The remorse in his voice shouldn’t please me. He’s just lonely. It’s not like he wants my company in particular. It’s not like I want his company. I don’t.

Take it easy on them , I tell him, gesturing to the phone.

“Always,” he laughs. “If Dr. Norton taught me anything, it was to not rule with an iron fist.” Grimacing at the room, he adds airily, “Or…smoke a pipe indoors.”

I didn’t need to see that he still possesses his easy humor. Leave, Easton , a wise voice in my head tells me.

Giving him a salute with my melting shake, I head toward the door. I didn’t even want to come here. Why is there an invisible pull making me want to stay?

“Easton,” he calls just as my hand touches the knob. “If you ever want to chat or…get together. Maybe not at a club or with alcohol involved—I think I’ve made it obvious that I’m in no condition to handle either of those situations,” he chides himself with that annoyingly adorable goodness in his expression as he scribbles a number on a Post-it Note . “God knows why you’d want to. I must look completely deranged after how I burst into your life again, but…it really is good to see you.”

Reaching out, I fully expect the slip of paper to snap me like a mousetrap. He is the freaking mouse, after all. He just didn’t know it, apparently, or I’m a bad fucking cat who can’t tell a cry for help from a come-on. Whatever. I can throw it in my drawer with the rest of the numbers I’ve collected.

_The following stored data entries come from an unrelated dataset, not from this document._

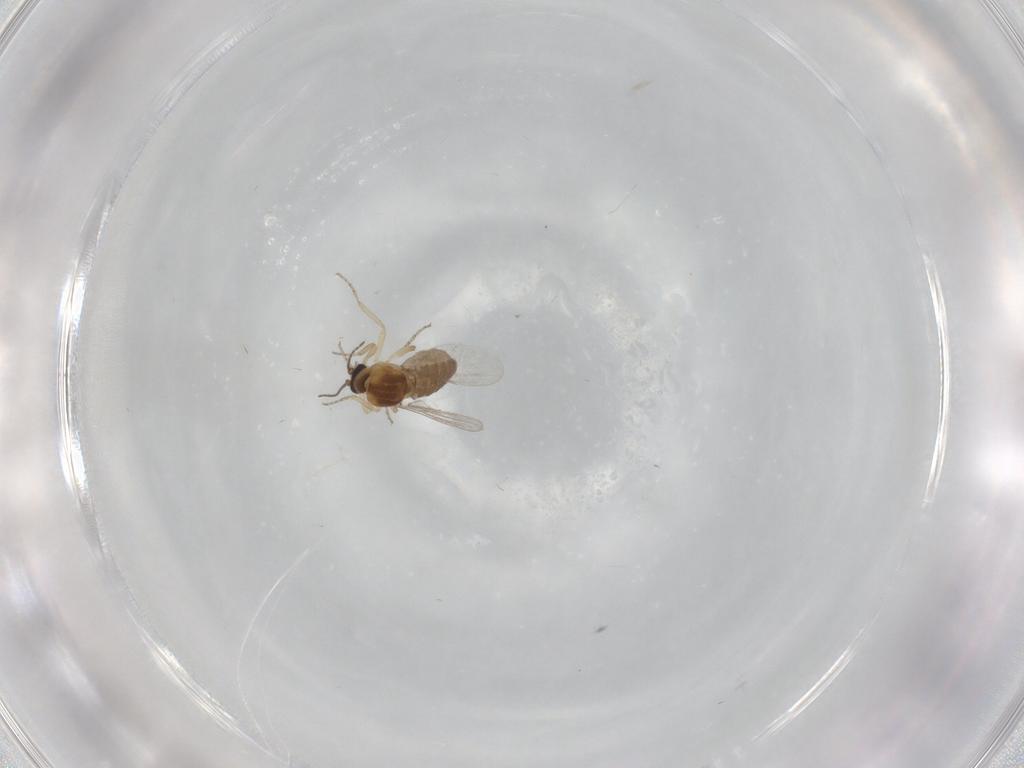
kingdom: Animalia
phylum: Arthropoda
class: Insecta
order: Diptera
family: Ceratopogonidae
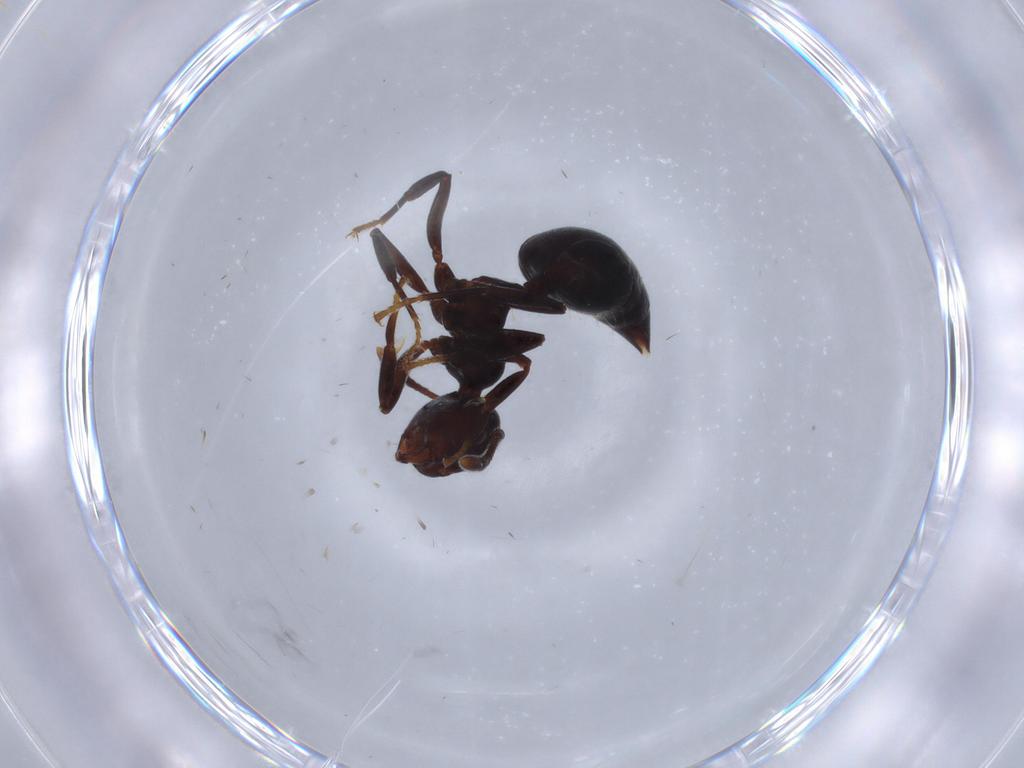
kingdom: Animalia
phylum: Arthropoda
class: Insecta
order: Hymenoptera
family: Formicidae
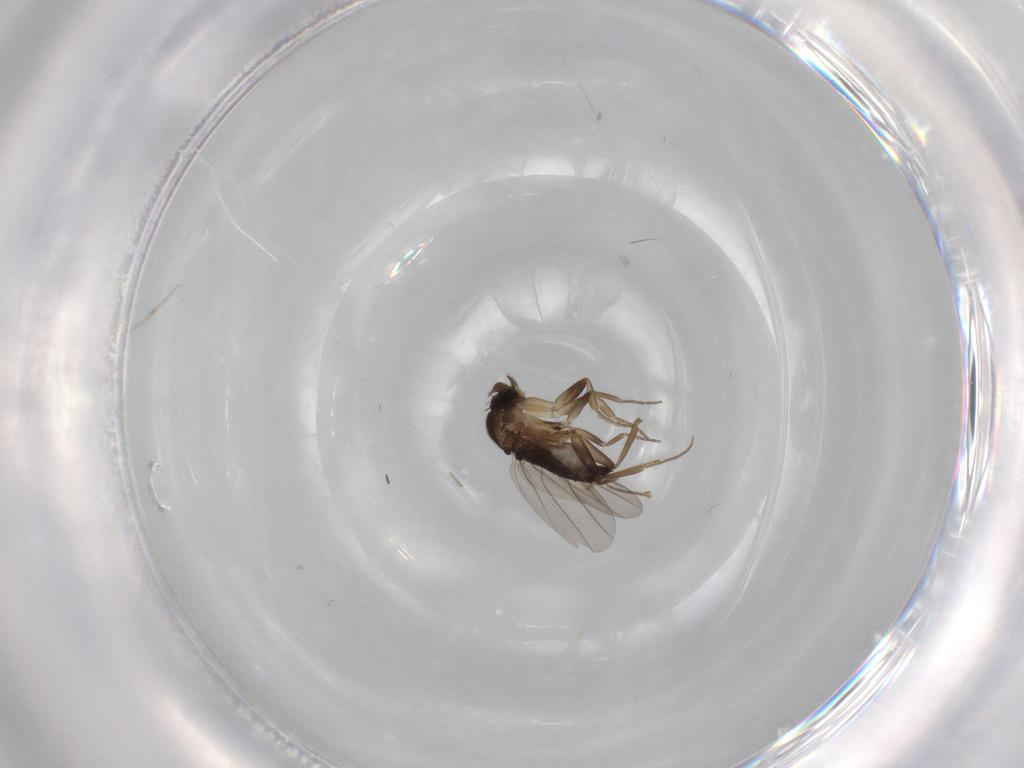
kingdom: Animalia
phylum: Arthropoda
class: Insecta
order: Diptera
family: Phoridae
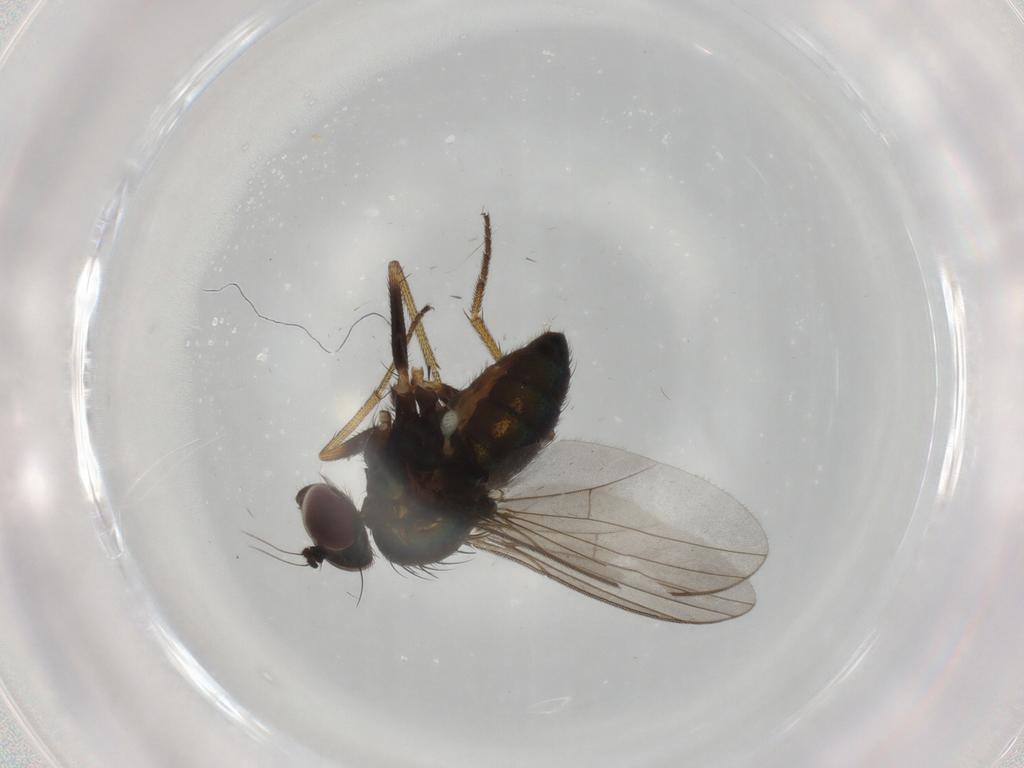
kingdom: Animalia
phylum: Arthropoda
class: Insecta
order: Diptera
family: Dolichopodidae
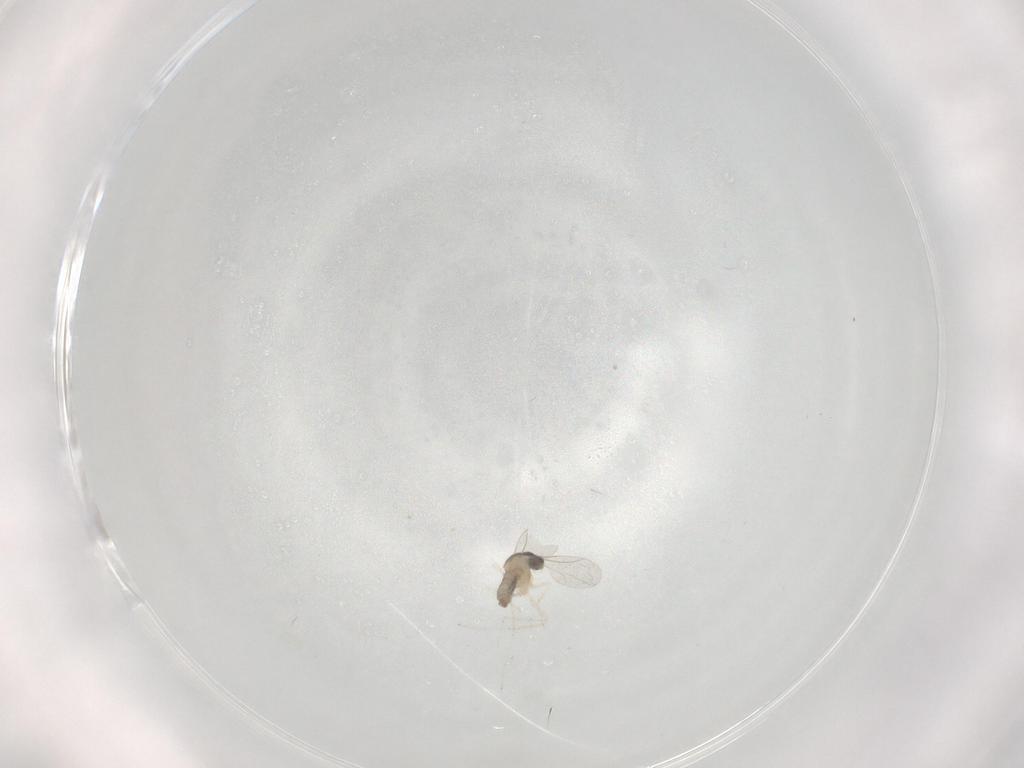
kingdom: Animalia
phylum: Arthropoda
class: Insecta
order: Diptera
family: Cecidomyiidae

“Thanks,” he adds, lifting his cup. “For the shake.”

I need to burn that damn place to the ground so no one can ever buy him one again if he acts like this over a freaking malt. Protect him from more Jason Reiders.

Whoa…

What?

Get back to work, slacker.

With that parting sarcasm, I hightail it out of my former prison faster than I’ve ever moved. This is the last place I want to be if I’ve apparently lost my fucking mind.